(Page images and extracted text)
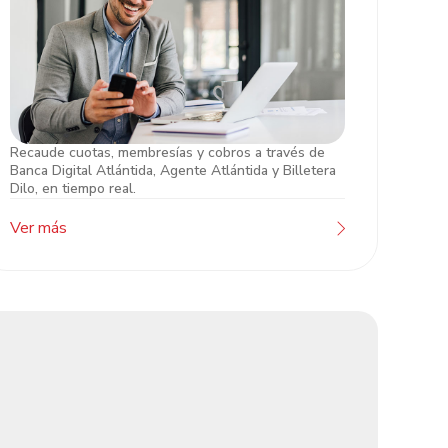
Recaude cuotas, membresías y cobros a través de
Caja Empresarial
Banca Digital Atlántida, Agente Atlántida y Billetera
Dilo, en tiempo real.
Ver más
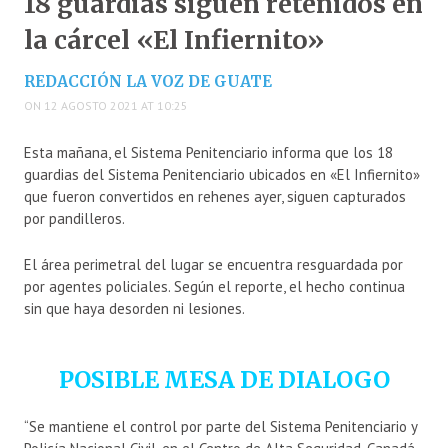
18 guardias siguen retenidos en
la cárcel «El Infiernito»
REDACCIÓN LA VOZ DE GUATE
ON 12 AGOSTO 2021 AT 10:25
Esta mañana, el Sistema Penitenciario informa que los 18
guardias del Sistema Penitenciario ubicados en «El Infiernito»
que fueron convertidos en rehenes ayer, siguen capturados
por pandilleros.
El área perimetral del lugar se encuentra resguardada por
por agentes policiales. Según el reporte, el hecho continua
sin que haya desorden ni lesiones.
POSIBLE MESA DE DIALOGO
“Se mantiene el control por parte del Sistema Penitenciario y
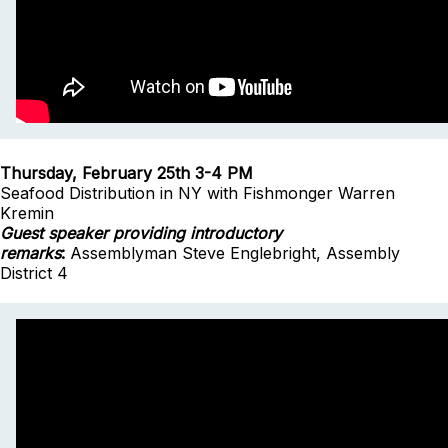
Thursday, February 25th 3-4 PM
Seafood Distribution in NY with Fishmonger Warren
Kremin
Guest speaker providing introductory
remarks
:
Assemblyman Steve Englebright, Assembly
District 4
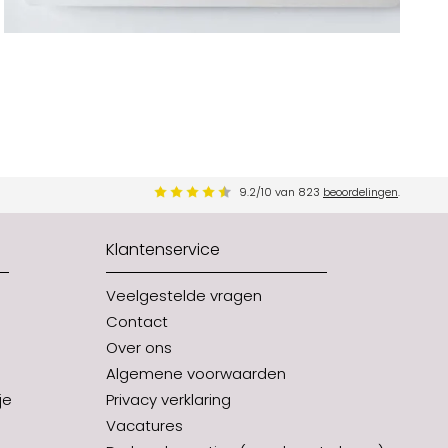
9.2
/
10
van
823
beoordelingen
.
Klantenservice
Veelgestelde vragen
Contact
Over ons
Algemene voorwaarden
je
Privacy verklaring
Vacatures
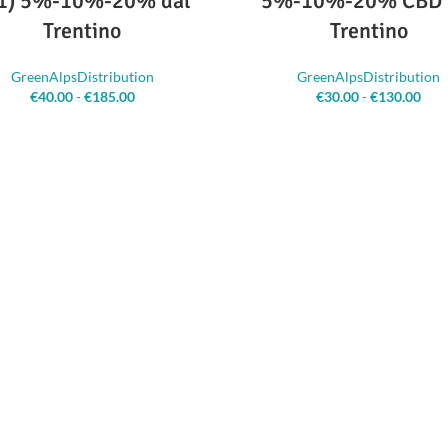
 1) 5%-10%-20% dal
5%-10%-20% CBD 
Trentino
Trentino
GreenAlpsDistribution
GreenAlpsDistribution
€
40.00
-
€
185.00
Fascia di
€
30.00
-
€
130.00
Fa
prezzo: da
pr
€40.00 a
€
€185.00
€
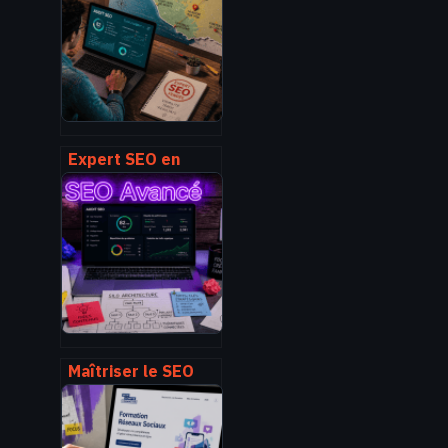
partenaire pour
vos projets
Expert SEO en
Vendée : 15 ans
d’expérience pour
dominer vos
résultats locaux
sur Google
Maîtriser le SEO
avancé :
techniques
d’ingénierie pour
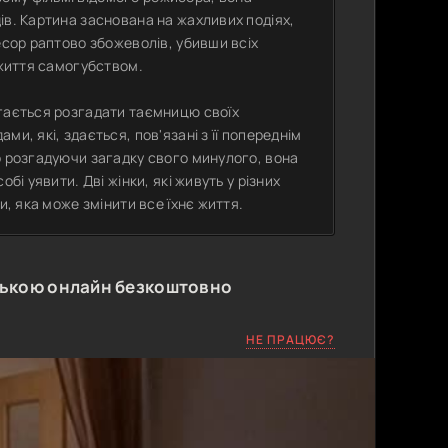
ів. Картина заснована на жахливих подіях,
есор раптово збожеволів, убивши всіх
 життя самогубством.
агається розгадати таємницю своїх
и, які, здається, пов'язані з її попереднім
о розгадуючи загадку свого минулого, вона
бі уявити. Дві жінки, які живуть у різних
и, яка може змінити все їхнє життя.
ською онлайн безкоштовно
НЕ ПРАЦЮЄ?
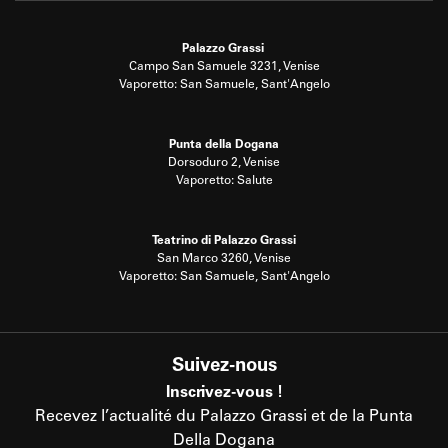
Palazzo Grassi
Campo San Samuele 3231, Venise
Vaporetto: San Samuele, Sant'Angelo
Punta della Dogana
Dorsoduro 2, Venise
Vaporetto: Salute
Teatrino di Palazzo Grassi
San Marco 3260, Venise
Vaporetto: San Samuele, Sant'Angelo
Suivez-nous
Inscrivez-vous !
Recevez l’actualité du Palazzo Grassi et de la Punta
Della Dogana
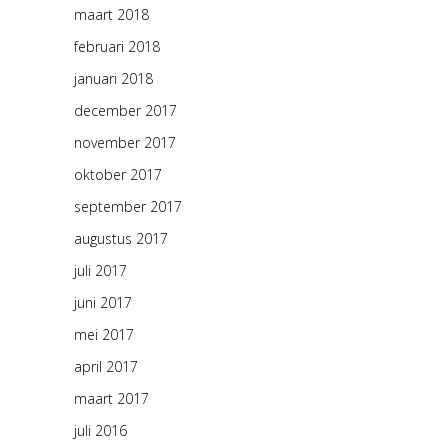
maart 2018
februari 2018
januari 2018
december 2017
november 2017
oktober 2017
september 2017
augustus 2017
juli 2017
juni 2017
mei 2017
april 2017
maart 2017
juli 2016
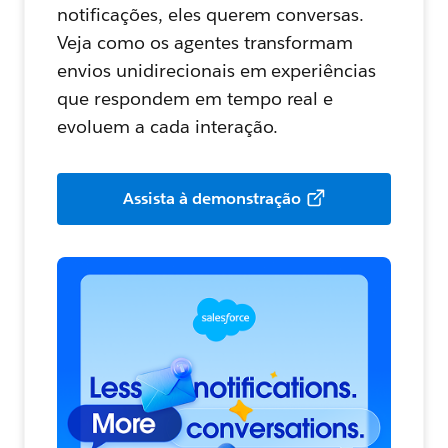
notificações, eles querem conversas.
Veja como os agentes transformam
envios unidirecionais em experiências
que respondem em tempo real e
evoluem a cada interação.
Assista à demonstração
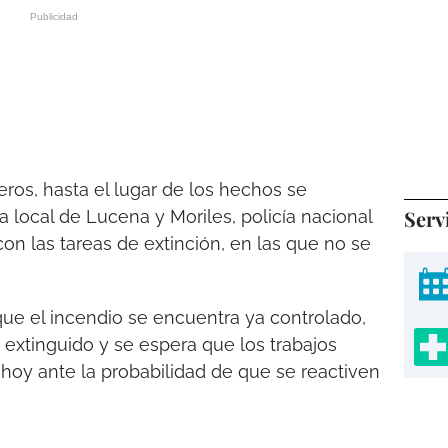
ros, hasta el lugar de los hechos se
Serv
ía local de Lucena y Moriles, policía nacional
con las tareas de extinción, en las que no se
que el incendio se encuentra ya controlado,
extinguido y se espera que los trabajos
 hoy ante la probabilidad de que se reactiven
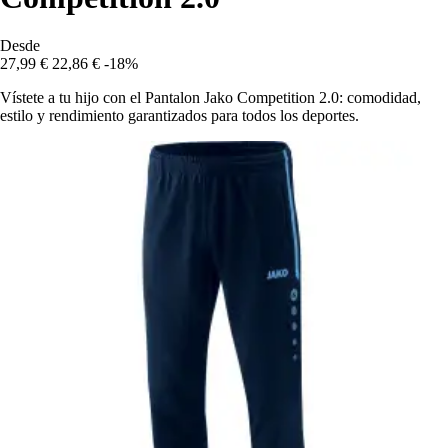
Desde
27,99 €
22,86 €
-18%
Vístete a tu hijo con el Pantalon Jako Competition 2.0: comodidad,
estilo y rendimiento garantizados para todos los deportes.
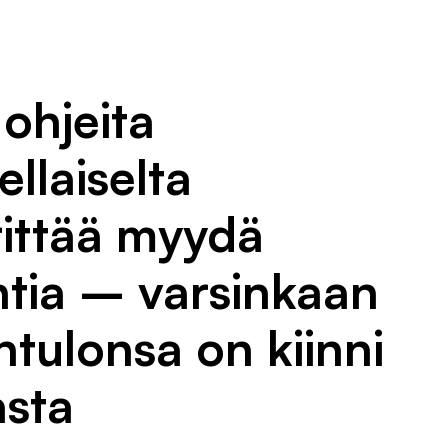
 ohjeita
llaiselta
yrittää myydä
ntia – varsinkaan
tulonsa on kiinni
asta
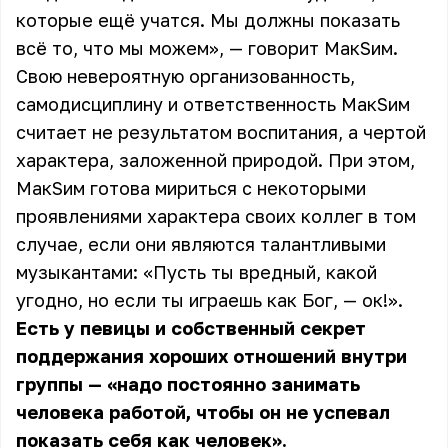
которые ещё учатся. Мы должны показать
всё то, что мы можем», — говорит МакSим.
Свою невероятную организованность,
самодисциплину и ответственность МакSим
считает не результатом воспитания, а чертой
характера, заложенной природой. При этом,
МакSим готова мириться с некоторыми
проявлениями характера своих коллег в том
случае, если они являются талантливыми
музыкантами: «Пусть ты вредный, какой
угодно, но если ты играешь как Бог, — ок!».
Есть у певицы и собственный секрет
поддержания хороших отношений внутри
группы — «надо постоянно занимать
человека работой, чтобы он не успевал
показать себя как человек».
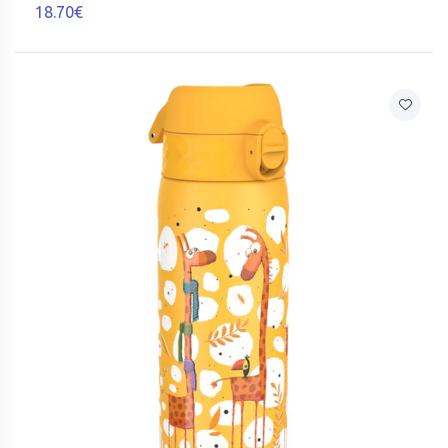
18.70€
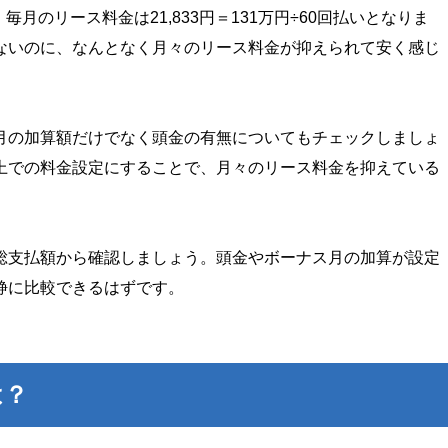
、毎月のリース料金は21,833円＝131万円÷60回払いとなりま
ないのに、なんとなく月々のリース料金が抑えられて安く感じ
月の加算額だけでなく頭金の有無についてもチェックしましょ
上での料金設定にすることで、月々のリース料金を抑えている
総支払額から確認しましょう。頭金やボーナス月の加算が設定
静に比較できるはずです。
は？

• REQUEST:
When a line of the data above holds the string "Punta", count it, and reply with the resulting number only.

• EXERCISE RESULT:
2